3.4. sample_report is the final object produced during the evaluation
process. Whenever creating it, it stores to itself links to the
list_of_peaks it is derived from and the list's name, to the spectrum
the list was derived from and the spectrum name, to the nuclide library
and the library's name, and, if an acquisition nexus is connected
to the spectrum from which the evaluation started, the acquisition
nexus is given the chance to write its state to the sample_report.
Typically, it would write the current (at evaluation time) state
of the slots connected to this acquisition nexus, so this operation
depends on how the objects in the respective slots behave. Normally,
they would just write their state as they do whenever this state
is saved to a file from their control menus; before being asked to write
they are asked how much space they would need to write their state,
this being allocated to the sample_report. Errors occuring during nexus
state save, as opposed to all others, will not abort the creation
of the sample_report; they will just cause no nexus/slot data to
be stored to the report. This allows creating reports from spectra
acquired elsewhere and imported by nuvi.
 As the report is created, all its 3 dates (starting, sampling and
reference date) are set to the starting date of the spectrum, and so
are all individual nuclide reference dates. The operator name is
written to the report as it is defined by the global variable "myname".
The report contains as many nuclide entries as there are nuclides
identified on the list_of_peaks. Every nuclide entry stores nuclide
activity upon acquisition start (corrected for decay during acquisition)

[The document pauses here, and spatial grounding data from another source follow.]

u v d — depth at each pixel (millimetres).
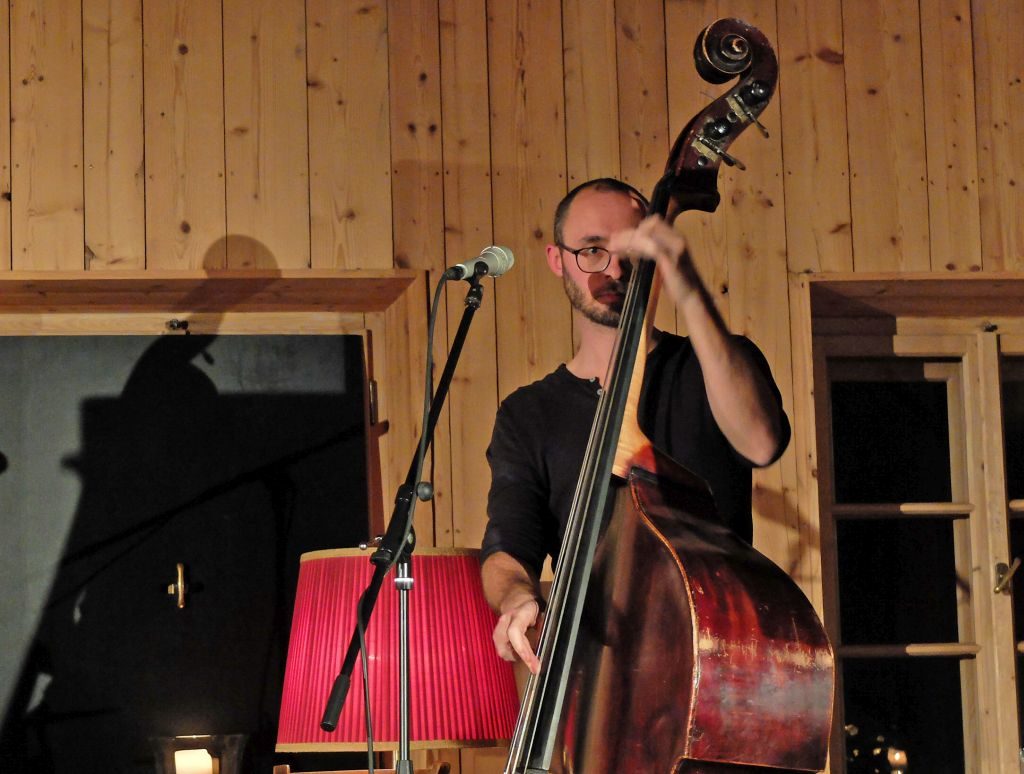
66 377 9328
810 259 9484
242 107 9180
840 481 10273
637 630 4379
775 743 4176
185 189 9070
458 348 6172
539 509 5832
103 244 8945
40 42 9062
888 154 9633
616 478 4652
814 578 9156
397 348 9375
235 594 9234
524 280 9281
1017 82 9789
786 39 9672
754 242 9461
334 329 9688
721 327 4723
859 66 9695
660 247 4609
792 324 9398
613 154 9445
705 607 4191
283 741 7117
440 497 9086
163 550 9211
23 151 8969
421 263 9219
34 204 8930
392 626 6973
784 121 9594
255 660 9180
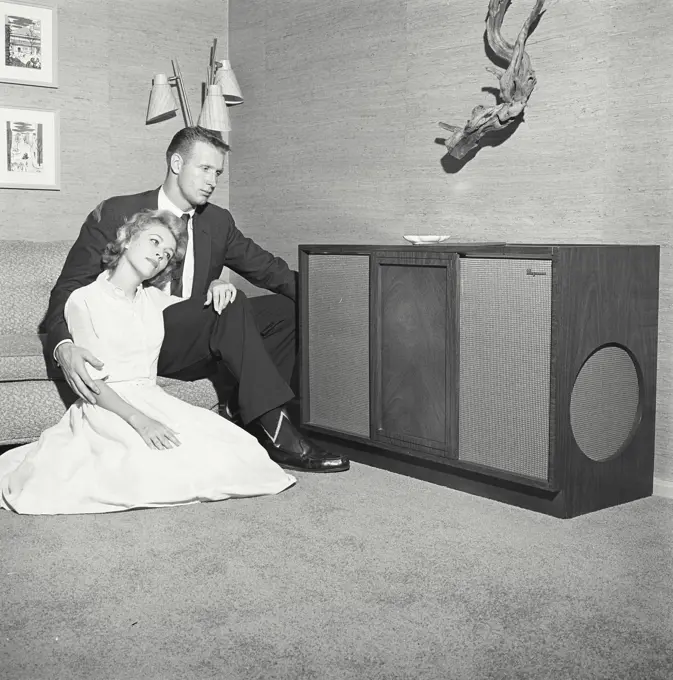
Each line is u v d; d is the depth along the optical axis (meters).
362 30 3.63
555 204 2.96
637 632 1.69
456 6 3.25
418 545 2.19
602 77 2.80
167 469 2.53
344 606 1.81
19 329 3.38
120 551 2.15
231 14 4.35
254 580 1.95
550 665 1.55
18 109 3.84
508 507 2.54
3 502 2.53
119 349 2.68
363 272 2.96
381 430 2.92
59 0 3.91
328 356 3.13
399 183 3.52
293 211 4.05
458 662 1.56
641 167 2.72
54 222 3.98
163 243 2.71
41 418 2.93
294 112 4.00
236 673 1.52
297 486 2.75
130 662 1.56
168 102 4.01
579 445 2.48
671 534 2.29
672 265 2.65
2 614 1.77
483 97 3.18
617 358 2.57
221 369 3.24
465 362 2.63
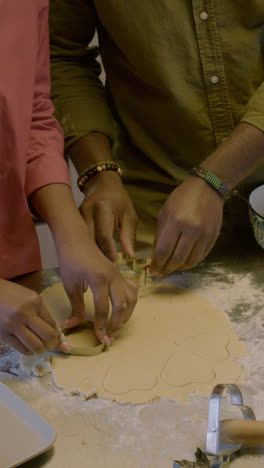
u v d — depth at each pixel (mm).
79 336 877
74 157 1103
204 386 755
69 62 1213
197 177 915
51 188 940
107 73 1172
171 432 669
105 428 678
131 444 650
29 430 644
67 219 892
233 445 618
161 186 1207
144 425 682
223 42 1025
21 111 902
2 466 592
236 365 798
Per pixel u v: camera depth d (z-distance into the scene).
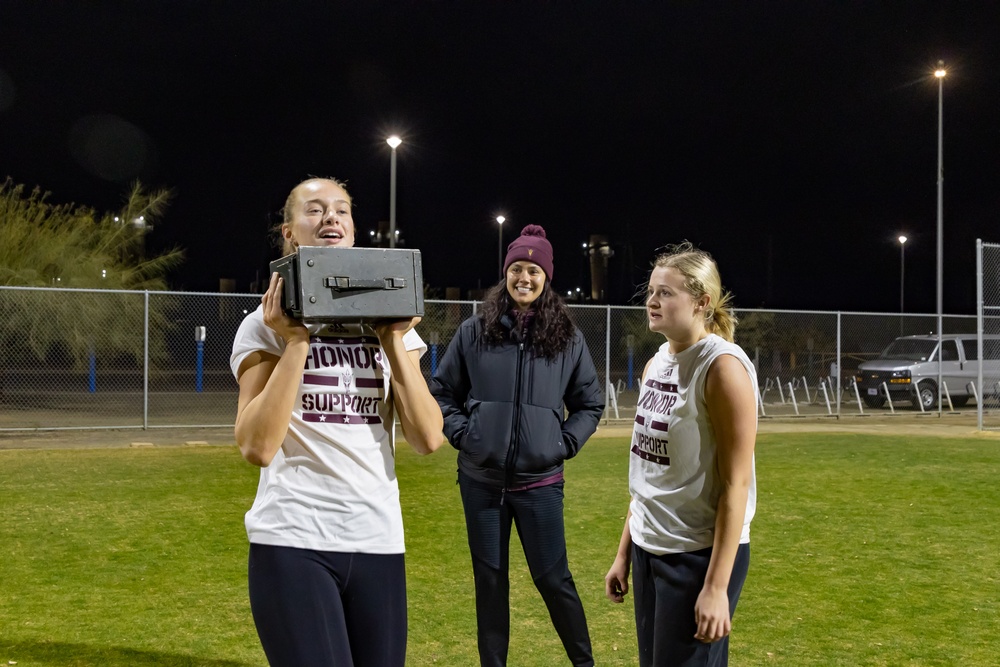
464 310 19.05
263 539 2.09
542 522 3.32
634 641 4.07
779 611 4.52
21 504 7.27
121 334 16.59
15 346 16.80
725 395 2.30
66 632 4.09
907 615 4.46
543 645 4.00
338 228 2.31
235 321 19.53
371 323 2.19
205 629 4.16
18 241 17.27
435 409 2.27
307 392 2.15
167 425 13.51
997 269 14.45
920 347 18.58
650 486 2.51
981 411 13.96
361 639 2.12
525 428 3.27
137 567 5.29
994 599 4.76
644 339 19.50
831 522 6.80
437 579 5.07
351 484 2.13
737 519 2.29
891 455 10.95
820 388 19.22
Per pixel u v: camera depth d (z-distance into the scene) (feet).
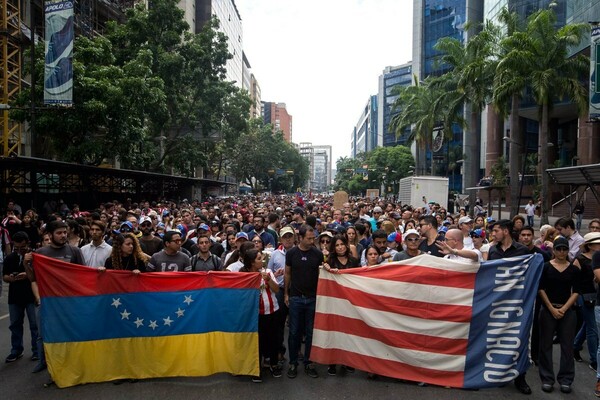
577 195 104.32
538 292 18.81
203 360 19.35
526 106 150.30
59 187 77.46
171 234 20.81
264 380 19.21
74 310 18.79
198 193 146.41
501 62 85.66
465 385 18.25
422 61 274.16
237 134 145.18
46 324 18.45
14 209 53.06
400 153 253.24
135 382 18.80
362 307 19.77
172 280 19.66
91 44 72.90
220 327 19.51
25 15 84.94
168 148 111.65
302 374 20.01
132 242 20.56
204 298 19.65
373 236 24.30
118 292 19.26
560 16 135.03
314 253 20.38
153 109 81.61
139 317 19.29
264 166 238.89
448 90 122.72
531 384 19.06
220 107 117.08
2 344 23.79
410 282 19.51
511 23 94.84
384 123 417.08
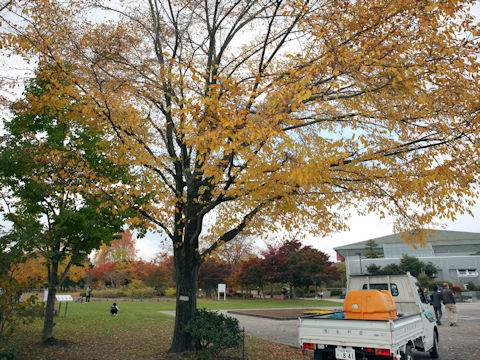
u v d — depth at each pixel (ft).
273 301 116.16
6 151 31.27
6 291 21.84
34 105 28.94
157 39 34.04
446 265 189.16
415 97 22.02
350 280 31.07
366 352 20.27
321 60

both as measured and after efficiency correction, reference date,
library data used (energy/yield as found in the library during
activity calculation). During report visualization, the activity shown
is the efficiency corrected activity decay calculated for the nuclide's
reference date. Both the shown activity and the reference date can
be changed by clicking them and editing them, thus allowing the operator
both to see activity at any moment (up to the year 4095 and back to
year -4095, the internal limit being something like +/- 6 million
years) and to set activity to a known level in order to write the
efficiency curve during calibration procedures.

4. Ordering Information
The nuvi evaluation package is optional. To order it, you should
explicitly specify it in your order as "Nuvi Spectrum Evaluation Package".
As with other software products from TGI, a 1 year free update
is implied with this package.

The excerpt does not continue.